The relationship among inflammatory biomarkers, hyperuricemia and chronic kidney disease: analysis of the NHANES 2015-2020

Affiliations

The relationship among inflammatory biomarkers, hyperuricemia and chronic kidney disease: analysis of the NHANES 2015-2020

Huimin Li et al. Ren Fail. 2025 Dec.

Abstract

Background: Inflammation and hyperuricemia are closely associated with chronic kidney disease (CKD). The systemic inflammation response index (SIRI), systemic immune-inflammation index (SII), monocyte-to-lymphocyte ratio (MLR), neutrophil-to-lymphocyte ratio (NLR), and platelet-to-lymphocyte ratio (PLR) are emerging as novel biomarkers. While, the synergistic effects of these biomarkers with hyperuricemia on CKD remain unclear.

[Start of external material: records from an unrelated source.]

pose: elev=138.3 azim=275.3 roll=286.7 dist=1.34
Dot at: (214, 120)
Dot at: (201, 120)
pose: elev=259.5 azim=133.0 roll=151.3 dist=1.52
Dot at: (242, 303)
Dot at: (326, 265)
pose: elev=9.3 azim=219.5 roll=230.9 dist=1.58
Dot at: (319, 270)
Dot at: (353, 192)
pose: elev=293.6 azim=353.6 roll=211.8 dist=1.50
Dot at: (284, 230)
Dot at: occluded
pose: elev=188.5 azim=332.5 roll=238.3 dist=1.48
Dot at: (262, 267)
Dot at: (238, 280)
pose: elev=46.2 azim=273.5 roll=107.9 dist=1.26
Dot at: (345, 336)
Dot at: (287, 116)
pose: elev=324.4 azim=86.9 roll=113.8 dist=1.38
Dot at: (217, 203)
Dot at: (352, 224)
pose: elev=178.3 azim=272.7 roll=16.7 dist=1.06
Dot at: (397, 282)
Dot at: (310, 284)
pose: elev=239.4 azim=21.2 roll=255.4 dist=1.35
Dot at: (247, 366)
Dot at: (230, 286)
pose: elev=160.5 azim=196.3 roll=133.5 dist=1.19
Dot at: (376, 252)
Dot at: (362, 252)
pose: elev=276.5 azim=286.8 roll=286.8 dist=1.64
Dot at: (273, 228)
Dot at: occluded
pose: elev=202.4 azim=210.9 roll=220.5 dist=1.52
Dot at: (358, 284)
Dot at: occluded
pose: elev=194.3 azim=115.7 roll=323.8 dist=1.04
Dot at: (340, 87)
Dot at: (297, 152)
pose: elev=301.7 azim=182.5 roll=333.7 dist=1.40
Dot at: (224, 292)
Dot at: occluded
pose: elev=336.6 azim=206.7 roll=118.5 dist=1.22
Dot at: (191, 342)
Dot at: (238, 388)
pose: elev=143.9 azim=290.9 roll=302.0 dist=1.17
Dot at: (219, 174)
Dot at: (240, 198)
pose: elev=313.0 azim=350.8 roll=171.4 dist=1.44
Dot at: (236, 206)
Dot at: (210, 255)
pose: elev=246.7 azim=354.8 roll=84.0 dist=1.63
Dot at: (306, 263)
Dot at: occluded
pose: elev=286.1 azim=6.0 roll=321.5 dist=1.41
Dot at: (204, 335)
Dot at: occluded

Method: We analyzed 10,226 participants from 2015-2020 National Health and Nutrition Examination Survey (NHANES). The relationships among inflammatory biomarkers (SIRI, SII, MLR, NLR, and PLR), hyperuricemia and CKD were assessed by multivariate logistic regression models. Restricted cubic splines (RCS) and segmented regression models were used to evaluate the nonlinear relationships. The diagnostic performance was evaluated using receiver operating characteristic (ROC) curve, and incremental predictive value was further calculated by Net Reclassification Improvement (NRI) and Integrated Discrimination Improvement (IDI). The interaction analysis was performed to explore the combined effects.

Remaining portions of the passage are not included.